Nonostante la situazione sul campo (la Russia bombarda ma non avanza, o avanza poco e in alcuni casi retrocede e non solo per la controffensiva ucraina) il Cremlino continua a mostrare un volto arrogante che non aiuta neanche i tentativi di chi, come Macron, sta piano piano facendo passare il messaggio che prima o poi, comunque vada, con Mosca bisognerà tornare a parlare.
LAVROV, il ministro degli esteri russo, ha sostenuto che al termine dell’operazione speciale (che i russi continuano a non chiamare «invasione») «quando saranno stati raggiunti gli obiettivi prefissati, l’Occidente dovrà smettere di violare la Carta delle Nazioni Unite, promuovere il cosiddetto mondo unipolare dominato dagli Stati Uniti e dai loro alleati».
GLI STATI UNITI tra l’altro non sembrano voler rinunciare all’obiettivo dichiarato di una vittoria ucraina (da capire se si tratta solo di «vittoria» militare o anche di abbattimento del regime putiniano): la Casa bianca ha annunciato un altro piano di sostegno di 40 miliardi di dollari per Kiev.
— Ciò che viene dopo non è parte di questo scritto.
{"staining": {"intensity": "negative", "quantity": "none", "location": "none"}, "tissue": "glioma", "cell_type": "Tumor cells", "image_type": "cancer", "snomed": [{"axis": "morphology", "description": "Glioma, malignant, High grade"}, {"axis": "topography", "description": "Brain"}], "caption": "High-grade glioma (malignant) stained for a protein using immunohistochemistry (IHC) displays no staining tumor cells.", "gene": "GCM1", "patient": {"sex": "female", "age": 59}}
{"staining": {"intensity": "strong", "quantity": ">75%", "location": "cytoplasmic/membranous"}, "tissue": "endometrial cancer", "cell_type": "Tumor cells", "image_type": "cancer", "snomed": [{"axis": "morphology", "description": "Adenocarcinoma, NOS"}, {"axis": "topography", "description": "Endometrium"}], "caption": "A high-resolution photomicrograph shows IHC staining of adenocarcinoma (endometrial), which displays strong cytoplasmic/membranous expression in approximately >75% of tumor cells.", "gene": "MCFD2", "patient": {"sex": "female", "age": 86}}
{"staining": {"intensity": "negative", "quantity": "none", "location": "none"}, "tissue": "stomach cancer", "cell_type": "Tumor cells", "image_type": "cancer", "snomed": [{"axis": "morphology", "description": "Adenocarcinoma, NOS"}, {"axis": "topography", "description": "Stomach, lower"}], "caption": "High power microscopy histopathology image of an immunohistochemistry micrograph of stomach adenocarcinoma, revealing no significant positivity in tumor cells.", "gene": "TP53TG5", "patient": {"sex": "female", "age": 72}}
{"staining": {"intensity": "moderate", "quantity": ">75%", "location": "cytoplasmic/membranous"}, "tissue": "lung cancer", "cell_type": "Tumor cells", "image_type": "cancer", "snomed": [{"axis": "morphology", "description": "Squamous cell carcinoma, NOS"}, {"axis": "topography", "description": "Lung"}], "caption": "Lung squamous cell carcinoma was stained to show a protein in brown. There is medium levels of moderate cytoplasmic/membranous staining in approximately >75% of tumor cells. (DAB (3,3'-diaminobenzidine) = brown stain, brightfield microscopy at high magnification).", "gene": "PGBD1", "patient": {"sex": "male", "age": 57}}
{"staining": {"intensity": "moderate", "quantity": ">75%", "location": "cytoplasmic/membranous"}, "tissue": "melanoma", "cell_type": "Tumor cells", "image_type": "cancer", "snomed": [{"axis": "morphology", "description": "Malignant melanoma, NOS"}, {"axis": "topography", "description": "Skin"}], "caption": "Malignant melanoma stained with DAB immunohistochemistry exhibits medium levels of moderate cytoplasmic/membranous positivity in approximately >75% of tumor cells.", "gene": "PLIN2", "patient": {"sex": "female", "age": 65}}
L’Ucraina ha ringraziato con le parole di Zelensky e quelle del ministro degli esteri Kuleba che, nonostante avesse ringraziato nei giorni scorsi anche la Germania dopo le tensioni dei mesi scorsi, ha criticato nuovamente l’Europa: «Migliaia di vite di cittadini ucraini sarebbero state salvate, se gli Usa e gli altri alleati occidentali si fossero fidati di più di Kiev e avessero fornito le armi richieste nei mesi precedenti l’invasione russa».
SECONDO KULEBA inizialmente «i nostri partner erano riluttanti». Parole che stridono con quelle rilasciate dal portavoce del Pentagono John Kirby a Fox News. Secondo Kirby, «l’amministrazione Biden ha inviato armi ben prima dell’invasione. Il primo miliardo di dollari che il presidente ha impegnato in Ucraina includeva un’assistenza letale. E questo è stato prima che Putin decidesse di invadere».